THE PROBLEM:
Retype the data below exactly; skip every image.

===== DATA PROVIDED

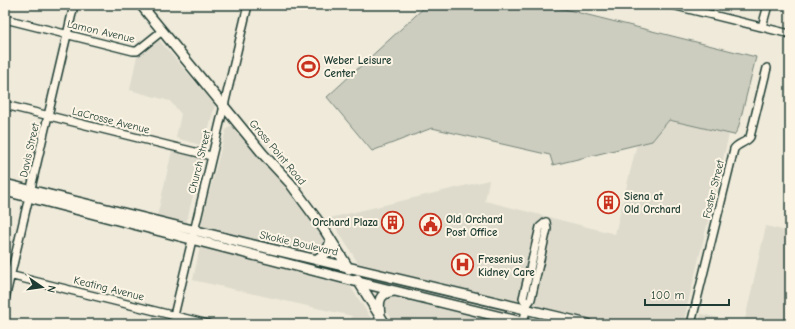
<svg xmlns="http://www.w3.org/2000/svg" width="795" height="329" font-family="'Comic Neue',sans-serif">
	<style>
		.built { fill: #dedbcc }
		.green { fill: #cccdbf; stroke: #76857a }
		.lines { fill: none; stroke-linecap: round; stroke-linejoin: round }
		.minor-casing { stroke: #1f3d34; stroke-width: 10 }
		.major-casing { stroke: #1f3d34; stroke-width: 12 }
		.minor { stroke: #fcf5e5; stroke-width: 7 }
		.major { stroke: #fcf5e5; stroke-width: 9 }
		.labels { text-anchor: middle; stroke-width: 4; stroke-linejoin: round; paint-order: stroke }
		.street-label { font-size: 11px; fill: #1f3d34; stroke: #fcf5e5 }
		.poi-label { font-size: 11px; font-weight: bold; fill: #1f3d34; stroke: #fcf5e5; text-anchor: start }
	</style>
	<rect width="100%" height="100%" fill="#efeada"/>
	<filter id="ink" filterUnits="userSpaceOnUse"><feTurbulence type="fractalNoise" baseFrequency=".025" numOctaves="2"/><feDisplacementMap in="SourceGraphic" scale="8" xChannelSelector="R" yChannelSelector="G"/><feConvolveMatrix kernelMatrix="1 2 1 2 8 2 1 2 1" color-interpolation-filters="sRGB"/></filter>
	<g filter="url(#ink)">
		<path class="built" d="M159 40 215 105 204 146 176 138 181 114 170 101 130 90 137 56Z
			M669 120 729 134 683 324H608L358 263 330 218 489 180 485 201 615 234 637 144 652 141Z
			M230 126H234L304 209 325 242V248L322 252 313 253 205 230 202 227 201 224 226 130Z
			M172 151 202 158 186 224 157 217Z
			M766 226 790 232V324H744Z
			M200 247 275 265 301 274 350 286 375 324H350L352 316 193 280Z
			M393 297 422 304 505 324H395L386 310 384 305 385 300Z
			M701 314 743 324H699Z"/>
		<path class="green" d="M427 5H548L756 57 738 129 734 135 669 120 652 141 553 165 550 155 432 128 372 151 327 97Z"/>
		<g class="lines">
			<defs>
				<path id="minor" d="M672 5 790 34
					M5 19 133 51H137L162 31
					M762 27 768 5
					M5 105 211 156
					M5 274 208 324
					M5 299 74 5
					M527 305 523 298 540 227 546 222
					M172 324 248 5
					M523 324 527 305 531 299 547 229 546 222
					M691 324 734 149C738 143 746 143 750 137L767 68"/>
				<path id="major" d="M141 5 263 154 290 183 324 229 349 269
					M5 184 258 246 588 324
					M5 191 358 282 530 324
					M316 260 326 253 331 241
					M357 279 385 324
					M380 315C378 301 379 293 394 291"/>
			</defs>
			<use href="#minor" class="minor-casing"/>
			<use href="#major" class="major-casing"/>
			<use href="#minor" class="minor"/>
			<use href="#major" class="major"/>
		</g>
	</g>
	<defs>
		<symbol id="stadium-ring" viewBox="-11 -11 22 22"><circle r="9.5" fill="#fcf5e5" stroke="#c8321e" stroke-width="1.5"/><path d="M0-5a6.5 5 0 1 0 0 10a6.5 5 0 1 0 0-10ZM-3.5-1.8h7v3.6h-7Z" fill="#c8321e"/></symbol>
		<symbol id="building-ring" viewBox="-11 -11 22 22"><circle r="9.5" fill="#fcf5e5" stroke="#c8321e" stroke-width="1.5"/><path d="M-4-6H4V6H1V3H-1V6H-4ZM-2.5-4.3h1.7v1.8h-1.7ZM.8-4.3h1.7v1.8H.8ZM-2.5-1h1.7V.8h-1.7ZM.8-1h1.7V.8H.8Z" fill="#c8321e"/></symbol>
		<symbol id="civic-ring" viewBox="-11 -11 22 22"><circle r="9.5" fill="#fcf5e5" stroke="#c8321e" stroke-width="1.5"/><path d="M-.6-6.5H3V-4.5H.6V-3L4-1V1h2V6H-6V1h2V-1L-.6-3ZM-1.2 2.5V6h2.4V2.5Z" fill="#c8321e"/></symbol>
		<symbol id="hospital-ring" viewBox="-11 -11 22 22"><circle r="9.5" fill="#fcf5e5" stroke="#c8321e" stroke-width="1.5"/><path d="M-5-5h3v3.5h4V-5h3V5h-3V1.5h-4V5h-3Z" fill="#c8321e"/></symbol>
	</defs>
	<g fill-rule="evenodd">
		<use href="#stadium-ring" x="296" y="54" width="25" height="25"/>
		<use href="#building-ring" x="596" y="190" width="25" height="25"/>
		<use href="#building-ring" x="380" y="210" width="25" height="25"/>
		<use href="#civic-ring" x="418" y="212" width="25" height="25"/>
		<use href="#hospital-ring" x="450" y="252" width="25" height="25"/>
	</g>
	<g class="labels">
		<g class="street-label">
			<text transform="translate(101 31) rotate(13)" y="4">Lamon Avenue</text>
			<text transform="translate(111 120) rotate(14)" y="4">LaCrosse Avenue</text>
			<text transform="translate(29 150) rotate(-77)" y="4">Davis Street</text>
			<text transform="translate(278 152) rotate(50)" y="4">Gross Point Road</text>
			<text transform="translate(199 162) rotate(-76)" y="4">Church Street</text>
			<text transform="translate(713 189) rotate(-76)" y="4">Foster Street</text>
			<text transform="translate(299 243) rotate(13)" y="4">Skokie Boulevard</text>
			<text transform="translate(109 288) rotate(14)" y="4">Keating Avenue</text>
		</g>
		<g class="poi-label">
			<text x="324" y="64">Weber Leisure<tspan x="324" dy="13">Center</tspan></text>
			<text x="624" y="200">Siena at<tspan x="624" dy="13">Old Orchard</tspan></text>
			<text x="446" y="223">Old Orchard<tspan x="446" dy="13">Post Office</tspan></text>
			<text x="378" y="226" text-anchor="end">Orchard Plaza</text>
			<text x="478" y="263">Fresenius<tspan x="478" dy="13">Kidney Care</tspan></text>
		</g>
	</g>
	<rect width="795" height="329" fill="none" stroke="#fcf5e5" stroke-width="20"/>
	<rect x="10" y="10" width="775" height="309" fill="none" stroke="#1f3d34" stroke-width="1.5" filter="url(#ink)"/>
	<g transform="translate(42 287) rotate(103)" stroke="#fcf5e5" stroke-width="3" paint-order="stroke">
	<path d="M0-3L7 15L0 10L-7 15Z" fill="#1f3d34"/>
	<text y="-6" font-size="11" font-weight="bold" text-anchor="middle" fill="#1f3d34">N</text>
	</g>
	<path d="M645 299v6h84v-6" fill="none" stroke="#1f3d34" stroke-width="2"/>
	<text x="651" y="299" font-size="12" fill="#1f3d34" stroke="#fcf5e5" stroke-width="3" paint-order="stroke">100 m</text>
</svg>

==========

REPLY:
<svg xmlns="http://www.w3.org/2000/svg" width="795" height="329" font-family="'Comic Neue',sans-serif">
	<style>
		.built { fill: #dedbcc }
		.green { fill: #cccdbf; stroke: #76857a }
		.lines { fill: none; stroke-linecap: round; stroke-linejoin: round }
		.minor-casing { stroke: #1f3d34; stroke-width: 10 }
		.major-casing { stroke: #1f3d34; stroke-width: 12 }
		.minor { stroke: #fcf5e5; stroke-width: 7 }
		.major { stroke: #fcf5e5; stroke-width: 9 }
		.labels { text-anchor: middle; stroke-width: 4; stroke-linejoin: round; paint-order: stroke }
		.street-label { font-size: 11px; fill: #1f3d34; stroke: #fcf5e5 }
		.poi-label { font-size: 11px; font-weight: bold; fill: #1f3d34; stroke: #fcf5e5; text-anchor: start }
	</style>
	<rect width="100%" height="100%" fill="#efeada"/>
	<filter id="ink" filterUnits="userSpaceOnUse"><feTurbulence type="fractalNoise" baseFrequency=".025" numOctaves="2"/><feDisplacementMap in="SourceGraphic" scale="8" xChannelSelector="R" yChannelSelector="G"/><feConvolveMatrix kernelMatrix="1 2 1 2 8 2 1 2 1" color-interpolation-filters="sRGB"/></filter>
	<g filter="url(#ink)">
		<path class="built" d="M159 40 215 105 204 146 176 138 181 114 170 101 130 90 137 56Z
			M669 120 729 134 683 324H608L358 263 330 218 489 180 485 201 615 234 637 144 652 141Z
			M230 126H234L304 209 325 242V248L322 252 313 253 205 230 202 227 201 224 226 130Z
			M172 151 202 158 186 224 157 217Z
			M766 226 790 232V324H744Z
			M200 247 275 265 301 274 350 286 375 324H350L352 316 193 280Z
			M393 297 422 304 505 324H395L386 310 384 305 385 300Z
			M701 314 743 324H699Z"/>
		<path class="green" d="M427 5H548L756 57 738 129 734 135 669 120 652 141 553 165 550 155 432 128 372 151 327 97Z"/>
		<g class="lines">
			<defs>
				<path id="minor" d="M672 5 790 34
					M5 19 133 51H137L162 31
					M762 27 768 5
					M5 105 211 156
					M5 274 208 324
					M5 299 74 5
					M527 305 523 298 540 227 546 222
					M172 324 248 5
					M523 324 527 305 531 299 547 229 546 222
					M691 324 734 149C738 143 746 143 750 137L767 68"/>
				<path id="major" d="M141 5 263 154 290 183 324 229 349 269
					M5 184 258 246 588 324
					M5 191 358 282 530 324
					M316 260 326 253 331 241
					M357 279 385 324
					M380 315C378 301 379 293 394 291"/>
			</defs>
			<use href="#minor" class="minor-casing"/>
			<use href="#major" class="major-casing"/>
			<use href="#minor" class="minor"/>
			<use href="#major" class="major"/>
		</g>
	</g>
	<defs>
		<symbol id="stadium-ring" viewBox="-11 -11 22 22"><circle r="9.5" fill="#fcf5e5" stroke="#c8321e" stroke-width="1.5"/><path d="M0-5a6.5 5 0 1 0 0 10a6.5 5 0 1 0 0-10ZM-3.5-1.8h7v3.6h-7Z" fill="#c8321e"/></symbol>
		<symbol id="building-ring" viewBox="-11 -11 22 22"><circle r="9.5" fill="#fcf5e5" stroke="#c8321e" stroke-width="1.5"/><path d="M-4-6H4V6H1V3H-1V6H-4ZM-2.5-4.3h1.7v1.8h-1.7ZM.8-4.3h1.7v1.8H.8ZM-2.5-1h1.7V.8h-1.7ZM.8-1h1.7V.8H.8Z" fill="#c8321e"/></symbol>
		<symbol id="civic-ring" viewBox="-11 -11 22 22"><circle r="9.5" fill="#fcf5e5" stroke="#c8321e" stroke-width="1.5"/><path d="M-.6-6.5H3V-4.5H.6V-3L4-1V1h2V6H-6V1h2V-1L-.6-3ZM-1.2 2.5V6h2.4V2.5Z" fill="#c8321e"/></symbol>
		<symbol id="hospital-ring" viewBox="-11 -11 22 22"><circle r="9.5" fill="#fcf5e5" stroke="#c8321e" stroke-width="1.5"/><path d="M-5-5h3v3.5h4V-5h3V5h-3V1.5h-4V5h-3Z" fill="#c8321e"/></symbol>
	</defs>
	<g fill-rule="evenodd">
		<use href="#stadium-ring" x="296" y="54" width="25" height="25"/>
		<use href="#building-ring" x="596" y="190" width="25" height="25"/>
		<use href="#building-ring" x="380" y="210" width="25" height="25"/>
		<use href="#civic-ring" x="418" y="212" width="25" height="25"/>
		<use href="#hospital-ring" x="450" y="252" width="25" height="25"/>
	</g>
	<g class="labels">
		<g class="street-label">
			<text transform="translate(101 31) rotate(13)" y="4">Lamon Avenue</text>
			<text transform="translate(111 120) rotate(14)" y="4">LaCrosse Avenue</text>
			<text transform="translate(29 150) rotate(-77)" y="4">Davis Street</text>
			<text transform="translate(278 152) rotate(50)" y="4">Gross Point Road</text>
			<text transform="translate(199 162) rotate(-76)" y="4">Church Street</text>
			<text transform="translate(713 189) rotate(-76)" y="4">Foster Street</text>
			<text transform="translate(299 243) rotate(13)" y="4">Skokie Boulevard</text>
			<text transform="translate(109 288) rotate(14)" y="4">Keating Avenue</text>
		</g>
		<g class="poi-label">
			<text x="324" y="64">Weber Leisure<tspan x="324" dy="13">Center</tspan></text>
			<text x="624" y="200">Siena at<tspan x="624" dy="13">Old Orchard</tspan></text>
			<text x="446" y="223">Old Orchard<tspan x="446" dy="13">Post Office</tspan></text>
			<text x="378" y="226" text-anchor="end">Orchard Plaza</text>
			<text x="478" y="263">Fresenius<tspan x="478" dy="13">Kidney Care</tspan></text>
		</g>
	</g>
	<rect width="795" height="329" fill="none" stroke="#fcf5e5" stroke-width="20"/>
	<rect x="10" y="10" width="775" height="309" fill="none" stroke="#1f3d34" stroke-width="1.5" filter="url(#ink)"/>
	<g transform="translate(42 287) rotate(103)" stroke="#fcf5e5" stroke-width="3" paint-order="stroke">
	<path d="M0-3L7 15L0 10L-7 15Z" fill="#1f3d34"/>
	<text y="-6" font-size="11" font-weight="bold" text-anchor="middle" fill="#1f3d34">N</text>
	</g>
	<path d="M645 299v6h84v-6" fill="none" stroke="#1f3d34" stroke-width="2"/>
	<text x="651" y="299" font-size="12" fill="#1f3d34" stroke="#fcf5e5" stroke-width="3" paint-order="stroke">100 m</text>
</svg>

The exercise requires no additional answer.